Exercise objective = Print the text lines of every record below, unchanged and character for character, and leave the pictures out of your answer.

Text extracted from pages:
=-=-=

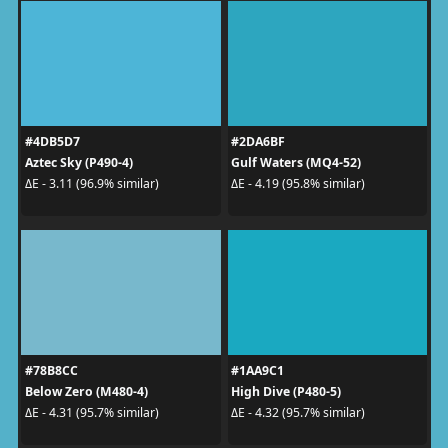
#4DB5D7
#2DA6BF
Aztec Sky (P490-4)
Gulf Waters (MQ4-52)
ΔE - 3.11 (96.9% similar)
ΔE - 4.19 (95.8% similar)
#78B8CC
#1AA9C1
Below Zero (M480-4)
High Dive (P480-5)
ΔE - 4.31 (95.7% similar)
ΔE - 4.32 (95.7% similar)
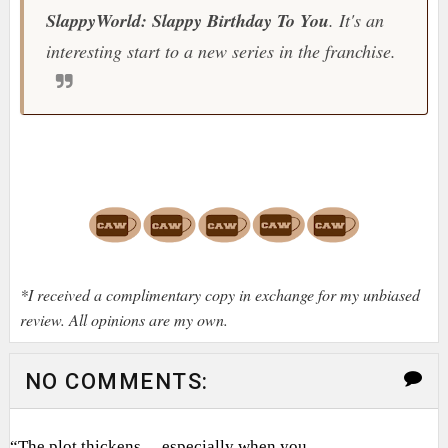
SlappyWorld: Slappy Birthday To You
. It's an
interesting start to a new series in the franchise.
*I received a complimentary copy in exchange for my unbiased
review. All opinions are my own.
NO COMMENTS:
“The plot thickens… especially when you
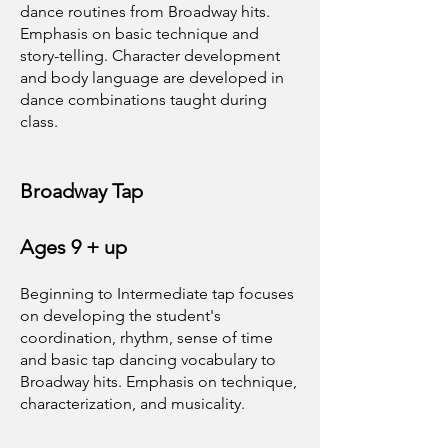
dance routines from Broadway hits.
Emphasis on basic technique and
story-telling. Character development
and body language are developed in
dance combinations taught during
class.
Broadway Tap
Ages 9 + up
Beginning to Intermediate tap focuses
on developing the student's
coordination, rhythm, sense of time
and basic tap dancing vocabulary to
Broadway hits. Emphasis on technique,
characterization, and musicality.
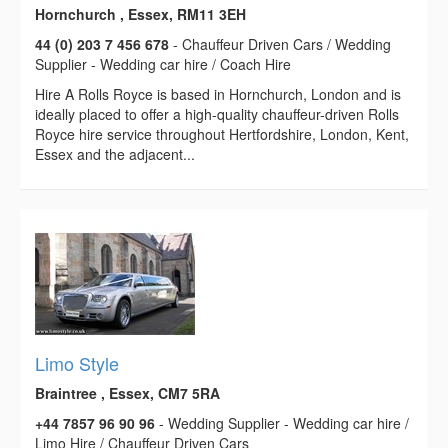
Hornchurch , Essex, RM11 3EH
44 (0) 203 7 456 678
- Chauffeur Driven Cars / Wedding
Supplier - Wedding car hire / Coach Hire
Hire A Rolls Royce is based in Hornchurch, London and is
ideally placed to offer a high-quality chauffeur-driven Rolls
Royce hire service throughout Hertfordshire, London, Kent,
Essex and the adjacent...
Limo Style
Braintree , Essex, CM7 5RA
+44 7857 96 90 96
- Wedding Supplier - Wedding car hire /
Limo Hire / Chauffeur Driven Cars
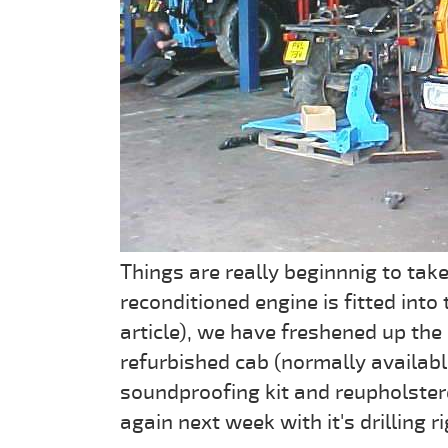
Things are really beginnnig to tak
reconditioned engine is fitted into
article), we have freshened up the
refurbished cab (normally availab
soundproofing kit and reupholster
again next week with it's drilling 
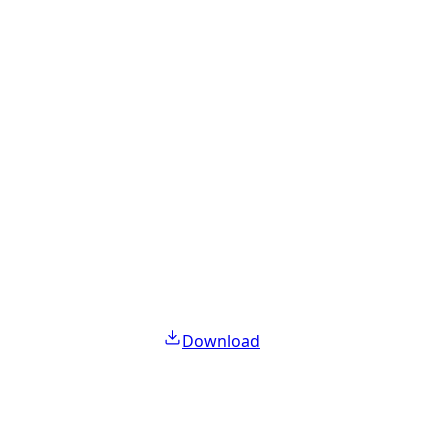
Download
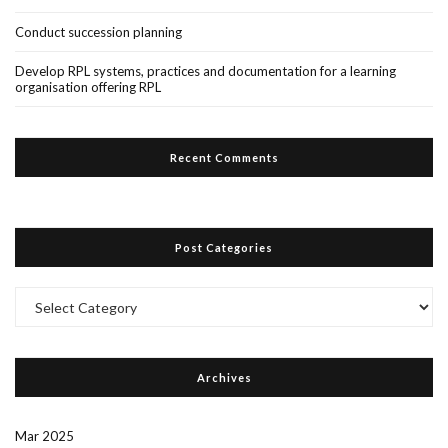
Conduct succession planning
Develop RPL systems, practices and documentation for a learning
organisation offering RPL
Recent Comments
Post Categories
Post
Categories
Archives
Mar 2025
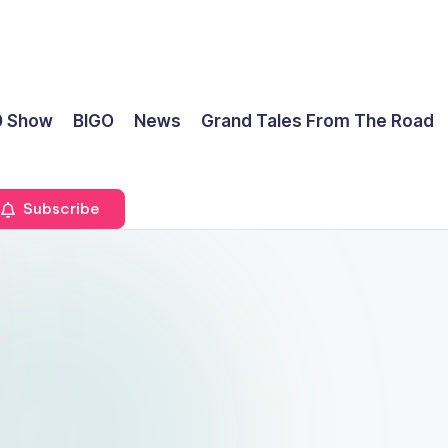
0 Show
BIGO
News
Grand Tales From The Road
Subscribe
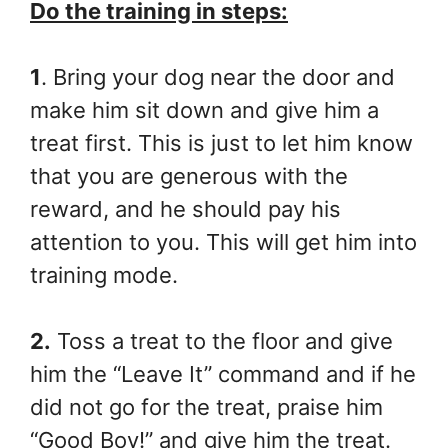
Do the training in steps:
1
. Bring your dog near the door and
make him sit down and give him a
treat first. This is just to let him know
that you are generous with the
reward, and he should pay his
attention to you. This will get him into
training mode.
2.
Toss a treat to the floor and give
him the “Leave It” command and if he
did not go for the treat, praise him
“Good Boy!” and give him the treat.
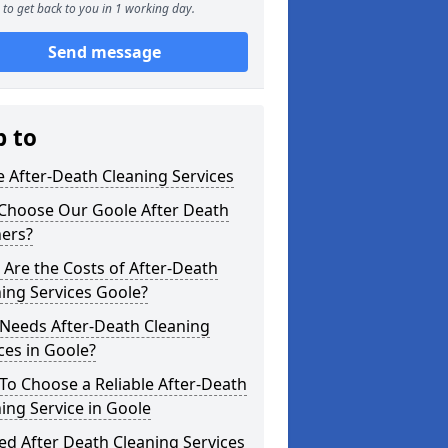
to get back to you in 1 working day.
Send message
p to
 After-Death Cleaning Services
Choose Our Goole After Death
ners?
Are the Costs of After-Death
ing Services Goole?
Needs After-Death Cleaning
ces in Goole?
o Choose a Reliable After-Death
ing Service in Goole
ed After Death Cleaning Services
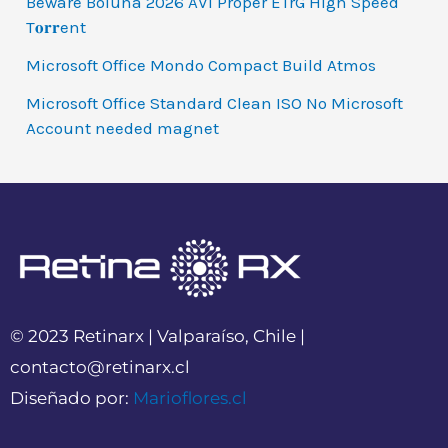
Beware Boiúna 2026 AVI Proper ETrG High Speed
T𝐨𝐫𝐫ent
Microsoft Office Mondo Compact Build Atmos
Microsoft Office Standard Clean ISO No Microsoft
Account needed magnet
© 2023 Retinarx | Valparaíso, Chile |
contacto@retinarx.cl
Diseñado por:
Marioflores.cl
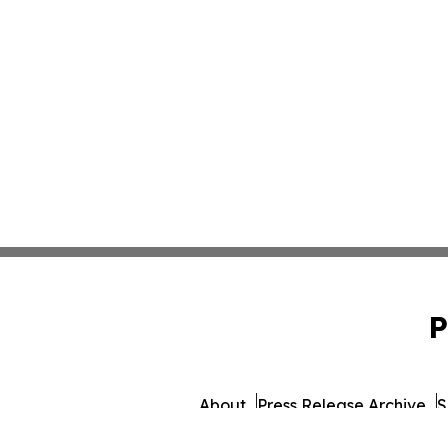
P
About
Press Release Archive
S
© 1995-2026 Newsmatics Inc.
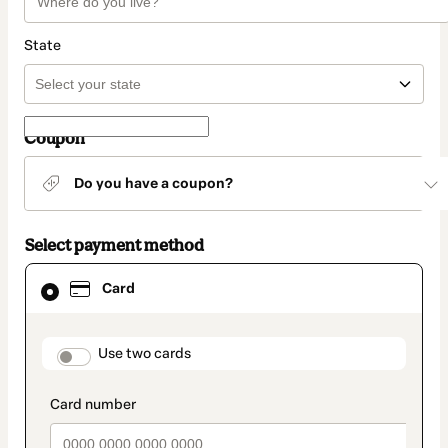
State
Coupon
Do you have a coupon?
Select payment method
Card
Card
selected
as
payment
method
payment_data.section_title_v2
Use two cards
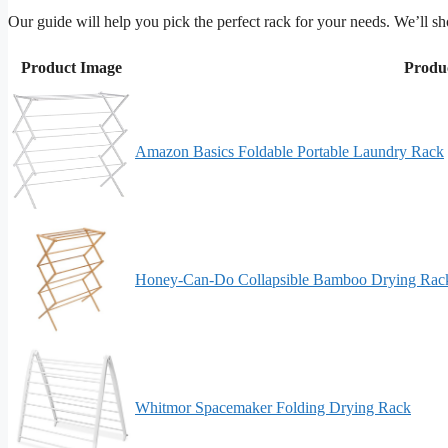
Our guide will help you pick the perfect rack for your needs. We’l
Product Image
Produ
Amazon Basics Foldable Portable Laundry Rack
Honey-Can-Do Collapsible Bamboo Drying Rac
Whitmor Spacemaker Folding Drying Rack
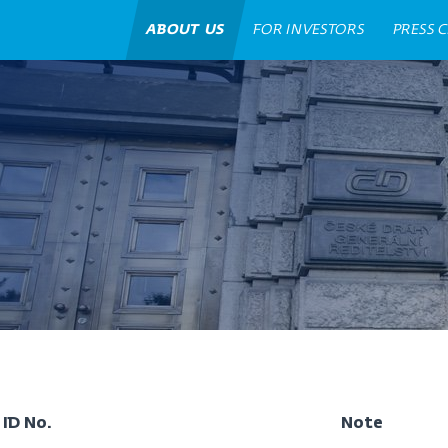
ABOUT US
FOR INVESTORS
PRESS 
ID No.
Note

=-=-=

Finished exercise =
#4DB5D7
#2DA6BF
Aztec Sky (P490-4)
Gulf Waters (MQ4-52)
ΔE - 3.11 (96.9% similar)
ΔE - 4.19 (95.8% similar)
#78B8CC
#1AA9C1
Below Zero (M480-4)
High Dive (P480-5)
ΔE - 4.31 (95.7% similar)
ΔE - 4.32 (95.7% similar)
SlappyWorld: Slappy Birthday To You
. It's an
interesting start to a new series in the franchise.
*I received a complimentary copy in exchange for my unbiased
review. All opinions are my own.
NO COMMENTS:
“The plot thickens… especially when you
dance routines from Broadway hits.
Emphasis on basic technique and
story-telling. Character development
and body language are developed in
dance combinations taught during
class.
Broadway Tap
Ages 9 + up
Beginning to Intermediate tap focuses
on developing the student's
coordination, rhythm, sense of time
and basic tap dancing vocabulary to
Broadway hits. Emphasis on technique,
characterization, and musicality.
Hornchurch , Essex, RM11 3EH
44 (0) 203 7 456 678
- Chauffeur Driven Cars / Wedding
Supplier - Wedding car hire / Coach Hire
Hire A Rolls Royce is based in Hornchurch, London and is
ideally placed to offer a high-quality chauffeur-driven Rolls
Royce hire service throughout Hertfordshire, London, Kent,
Essex and the adjacent...
Limo Style
Braintree , Essex, CM7 5RA
+44 7857 96 90 96
- Wedding Supplier - Wedding car hire /
Limo Hire / Chauffeur Driven Cars
Things are really beginnnig to tak
reconditioned engine is fitted into
article), we have freshened up the
refurbished cab (normally availab
soundproofing kit and reupholster
again next week with it's drilling 
Download
Conduct succession planning
Develop RPL systems, practices and documentation for a learning
organisation offering RPL
Recent Comments
Post Categories
Post
Categories
Archives
Mar 2025
0 Show
BIGO
News
Grand Tales From The Road
Subscribe
Do the training in steps:
1
. Bring your dog near the door and
make him sit down and give him a
treat first. This is just to let him know
that you are generous with the
reward, and he should pay his
attention to you. This will get him into
training mode.
2.
Toss a treat to the floor and give
him the “Leave It” command and if he
did not go for the treat, praise him
“Good Boy!” and give him the treat.
to get back to you in 1 working day.
Send message
p to
 After-Death Cleaning Services
Choose Our Goole After Death
ners?
Are the Costs of After-Death
ing Services Goole?
Needs After-Death Cleaning
ces in Goole?
o Choose a Reliable After-Death
ing Service in Goole
ed After Death Cleaning Services
Beware Boiúna 2026 AVI Proper ETrG High Speed
T𝐨𝐫𝐫ent
Microsoft Office Mondo Compact Build Atmos
Microsoft Office Standard Clean ISO No Microsoft
Account needed magnet
© 2023 Retinarx | Valparaíso, Chile |
contacto@retinarx.cl
Diseñado por:
Marioflores.cl
P
About
Press Release Archive
S
© 1995-2026 Newsmatics Inc.
State
Coupon
Do you have a coupon?
Select payment method
Card
Card
selected
as
payment
method
payment_data.section_title_v2
Use two cards
Our guide will help you pick the perfect rack for your needs. We’l
Product Image
Produ
Amazon Basics Foldable Portable Laundry Rack
Honey-Can-Do Collapsible Bamboo Drying Rac
Whitmor Spacemaker Folding Drying Rack
ABOUT US
FOR INVESTORS
PRESS 
ID No.
Note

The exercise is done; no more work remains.